CharlesLi/llama_2_gsm8k_cot_simplest
The CharlesLi/llama_2_gsm8k_cot_simplest is a 7 billion parameter Llama-2-7b-chat-hf model fine-tuned by CharlesLi. This model is specifically adapted for tasks involving mathematical reasoning, as indicated by its fine-tuning on a dataset related to GSM8K Chain-of-Thought (CoT) problems. It aims to enhance the base Llama 2 model's ability to solve complex arithmetic and word problems through step-by-step reasoning.
Loading preview...
Model Overview
The CharlesLi/llama_2_gsm8k_cot_simplest is a 7 billion parameter language model, fine-tuned from the meta-llama/Llama-2-7b-chat-hf base architecture. This model has been specifically adapted to improve its performance on mathematical reasoning tasks, particularly those requiring Chain-of-Thought (CoT) capabilities, as suggested by its name and the typical application of GSM8K datasets.
Key Characteristics
- Base Model: Llama-2-7b-chat-hf, a robust foundation for conversational and reasoning tasks.

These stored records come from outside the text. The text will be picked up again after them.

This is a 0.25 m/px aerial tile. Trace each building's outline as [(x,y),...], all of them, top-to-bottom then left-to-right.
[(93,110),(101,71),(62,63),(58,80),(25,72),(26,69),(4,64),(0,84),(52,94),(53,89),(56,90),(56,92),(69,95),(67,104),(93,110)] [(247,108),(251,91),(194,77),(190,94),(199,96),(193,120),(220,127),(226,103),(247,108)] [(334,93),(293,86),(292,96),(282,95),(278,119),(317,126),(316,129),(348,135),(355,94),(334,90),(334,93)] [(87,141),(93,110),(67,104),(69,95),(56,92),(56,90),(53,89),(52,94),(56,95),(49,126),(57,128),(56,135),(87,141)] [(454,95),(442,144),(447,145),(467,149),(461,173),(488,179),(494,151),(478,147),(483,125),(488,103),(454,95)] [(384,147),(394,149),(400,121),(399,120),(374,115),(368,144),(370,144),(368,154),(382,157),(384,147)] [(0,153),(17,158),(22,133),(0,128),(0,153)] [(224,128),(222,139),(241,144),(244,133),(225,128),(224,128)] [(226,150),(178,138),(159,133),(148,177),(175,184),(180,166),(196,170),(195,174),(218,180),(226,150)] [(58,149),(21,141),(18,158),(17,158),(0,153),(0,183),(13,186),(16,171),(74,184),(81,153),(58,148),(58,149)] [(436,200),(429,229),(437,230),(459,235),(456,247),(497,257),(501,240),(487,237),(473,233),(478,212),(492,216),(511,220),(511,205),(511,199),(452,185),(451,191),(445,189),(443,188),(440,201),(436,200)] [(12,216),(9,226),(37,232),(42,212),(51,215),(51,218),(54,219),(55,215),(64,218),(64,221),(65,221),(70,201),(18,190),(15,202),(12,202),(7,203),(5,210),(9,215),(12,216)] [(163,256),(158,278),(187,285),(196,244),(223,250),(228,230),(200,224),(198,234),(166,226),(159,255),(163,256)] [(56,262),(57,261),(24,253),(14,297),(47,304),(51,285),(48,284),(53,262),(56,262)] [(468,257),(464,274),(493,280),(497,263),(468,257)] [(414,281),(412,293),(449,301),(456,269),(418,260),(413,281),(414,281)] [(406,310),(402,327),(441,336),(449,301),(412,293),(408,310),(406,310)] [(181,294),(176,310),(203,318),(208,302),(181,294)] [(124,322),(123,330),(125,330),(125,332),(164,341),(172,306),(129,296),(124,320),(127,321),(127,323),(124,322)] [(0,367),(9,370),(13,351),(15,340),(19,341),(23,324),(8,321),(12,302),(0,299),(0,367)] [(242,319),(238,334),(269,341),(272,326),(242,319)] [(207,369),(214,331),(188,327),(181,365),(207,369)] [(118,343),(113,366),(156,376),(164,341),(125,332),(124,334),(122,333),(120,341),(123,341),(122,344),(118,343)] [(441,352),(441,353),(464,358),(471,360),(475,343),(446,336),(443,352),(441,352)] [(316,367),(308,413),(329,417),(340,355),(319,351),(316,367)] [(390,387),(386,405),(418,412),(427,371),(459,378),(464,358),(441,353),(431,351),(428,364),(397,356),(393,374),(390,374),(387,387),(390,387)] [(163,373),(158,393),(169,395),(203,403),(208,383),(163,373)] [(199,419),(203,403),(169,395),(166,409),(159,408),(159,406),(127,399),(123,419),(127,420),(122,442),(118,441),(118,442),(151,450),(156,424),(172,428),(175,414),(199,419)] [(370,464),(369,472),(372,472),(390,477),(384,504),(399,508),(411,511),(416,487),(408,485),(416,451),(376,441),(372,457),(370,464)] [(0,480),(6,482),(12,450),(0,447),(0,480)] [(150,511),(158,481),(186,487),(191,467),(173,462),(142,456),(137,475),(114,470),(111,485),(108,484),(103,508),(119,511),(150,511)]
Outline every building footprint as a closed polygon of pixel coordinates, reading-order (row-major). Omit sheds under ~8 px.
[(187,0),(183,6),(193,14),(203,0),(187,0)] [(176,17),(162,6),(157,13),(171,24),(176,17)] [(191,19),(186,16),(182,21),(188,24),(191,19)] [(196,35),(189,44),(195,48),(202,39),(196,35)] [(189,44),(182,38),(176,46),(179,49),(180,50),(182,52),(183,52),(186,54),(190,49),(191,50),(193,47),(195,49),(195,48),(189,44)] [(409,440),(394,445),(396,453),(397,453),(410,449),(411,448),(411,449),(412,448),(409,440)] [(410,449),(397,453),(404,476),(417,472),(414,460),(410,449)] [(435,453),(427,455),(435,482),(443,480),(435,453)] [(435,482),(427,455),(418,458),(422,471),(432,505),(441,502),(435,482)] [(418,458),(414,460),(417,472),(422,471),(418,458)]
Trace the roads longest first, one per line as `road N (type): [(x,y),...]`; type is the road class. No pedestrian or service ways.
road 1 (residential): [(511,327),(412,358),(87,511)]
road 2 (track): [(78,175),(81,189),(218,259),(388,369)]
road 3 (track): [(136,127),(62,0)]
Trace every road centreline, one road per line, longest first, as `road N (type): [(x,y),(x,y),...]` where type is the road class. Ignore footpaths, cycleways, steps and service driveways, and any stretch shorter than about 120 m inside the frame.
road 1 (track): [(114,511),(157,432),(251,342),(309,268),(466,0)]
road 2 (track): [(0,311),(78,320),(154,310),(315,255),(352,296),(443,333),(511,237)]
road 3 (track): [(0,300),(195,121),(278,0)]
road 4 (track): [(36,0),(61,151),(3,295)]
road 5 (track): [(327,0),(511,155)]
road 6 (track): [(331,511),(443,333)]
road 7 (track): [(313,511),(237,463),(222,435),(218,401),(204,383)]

- Fine-tuning Focus: Optimized for mathematical problem-solving, likely leveraging the GSM8K dataset for arithmetic and word problems.
- Training Details: Trained with a learning rate of 0.0002, a total batch size of 16, and an Adam optimizer over 50 steps, achieving a final validation loss of 0.6034.
Intended Use Cases
This model is particularly well-suited for applications requiring:
- Mathematical Reasoning: Solving arithmetic problems, word problems, and other quantitative tasks.
- Educational Tools: Assisting students with math homework or generating step-by-step solutions.
- Logic and Problem Solving: Tasks that benefit from a model's ability to break down complex problems into simpler steps.